Dataset excerpt
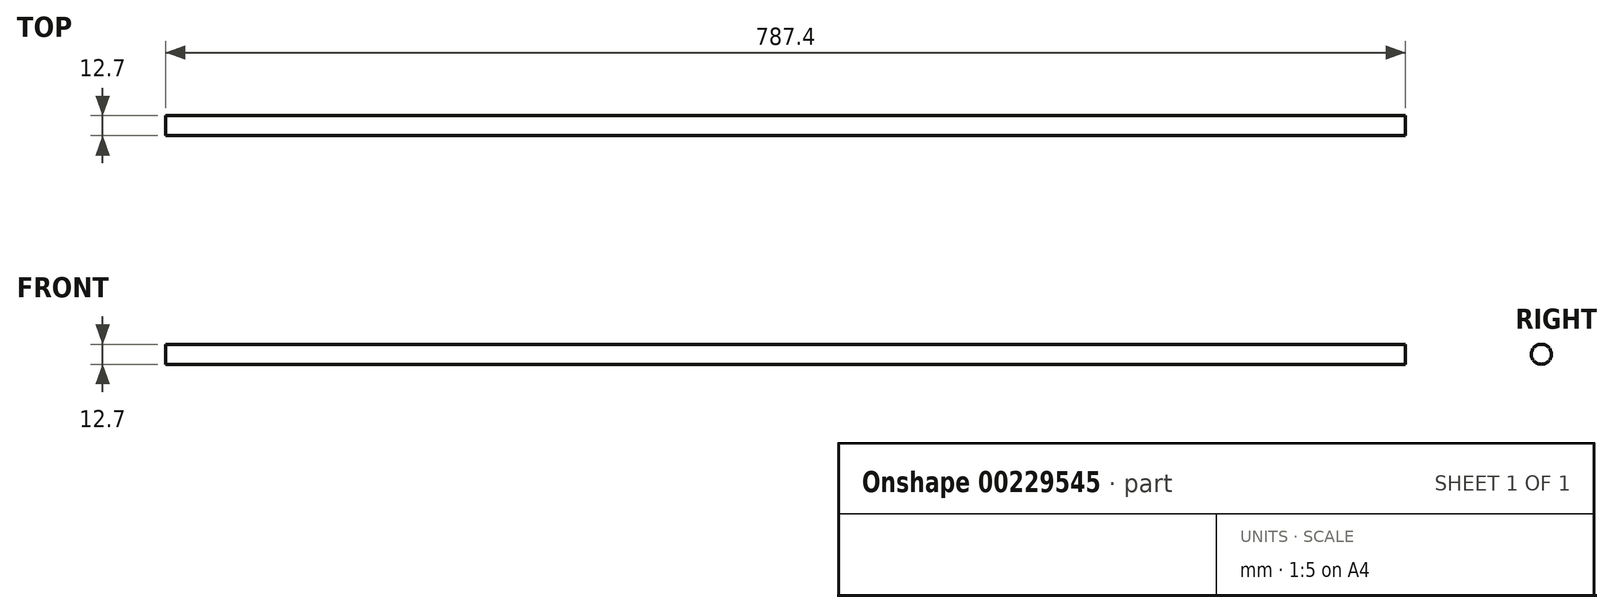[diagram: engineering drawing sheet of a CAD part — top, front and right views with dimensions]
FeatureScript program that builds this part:
annotation { "Feature Type Name" : "Feature", "Feature Type Description" : "" }
export const myFeature = defineFeature(function(context is Context, id is Id, definition is map)
    precondition{}
    {
        {
            var Q0;
            Q0=qCreatedBy(makeId("Right.planeOp"),FACE);
            var sketch = newSketch(context, id + "F0", { "sketchPlane" : qUnion([Q0])});
            skCircle(sketch, "E0", {"center": v(0, 0) * mm, "radius": 6.35 * mm});
            skSolve(sketch);
        }
        {
            var Q0;
            Q0 = qSketchRegion(id + "F0", true);
            extrude(context, id + "F1", {"entities" : qUnion([Q0]), "depth" : 393.7 * mm, "hasSecondDirection" : true, "secondDirectionOppositeDirection" : true, "secondDirectionDepth" : 393.7 * mm});
        }
    });
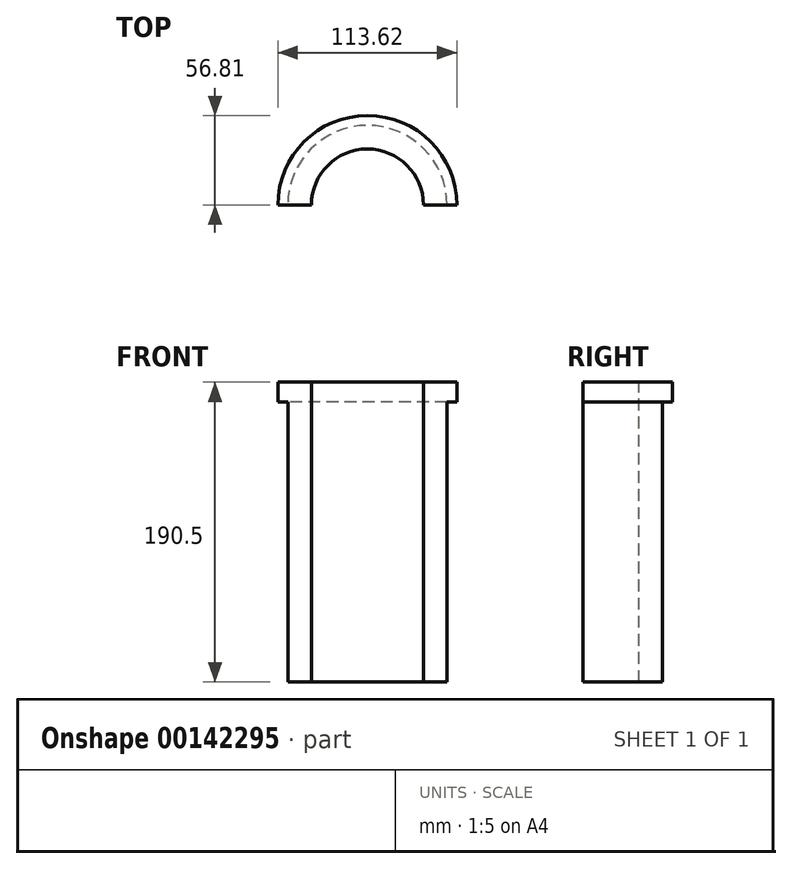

_Requirement_
Reproduce every item above line for line, leaving out the pictures.

_The solution_
[diagram: engineering drawing sheet of a CAD part — top, front and right views with dimensions]
FeatureScript program that builds this part:
annotation { "Feature Type Name" : "Feature", "Feature Type Description" : "" }
export const myFeature = defineFeature(function(context is Context, id is Id, definition is map)
    precondition{}
    {
        {
            var Q0;
            Q0=qCreatedBy(makeId("Right.planeOp"),FACE);
            var sketch = newSketch(context, id + "F0", { "sketchPlane" : qUnion([Q0])});
            skCircle(sketch, "E0", {"center": v(0, 0) * mm, "radius": 6.35 * mm});
            skSolve(sketch);
        }
        {
            var Q0;
            Q0 = qSketchRegion(id + "F0", true);
            extrude(context, id + "F1", {"entities" : qUnion([Q0]), "depth" : 393.7 * mm, "hasSecondDirection" : true, "secondDirectionOppositeDirection" : true, "secondDirectionDepth" : 393.7 * mm});
        }
    });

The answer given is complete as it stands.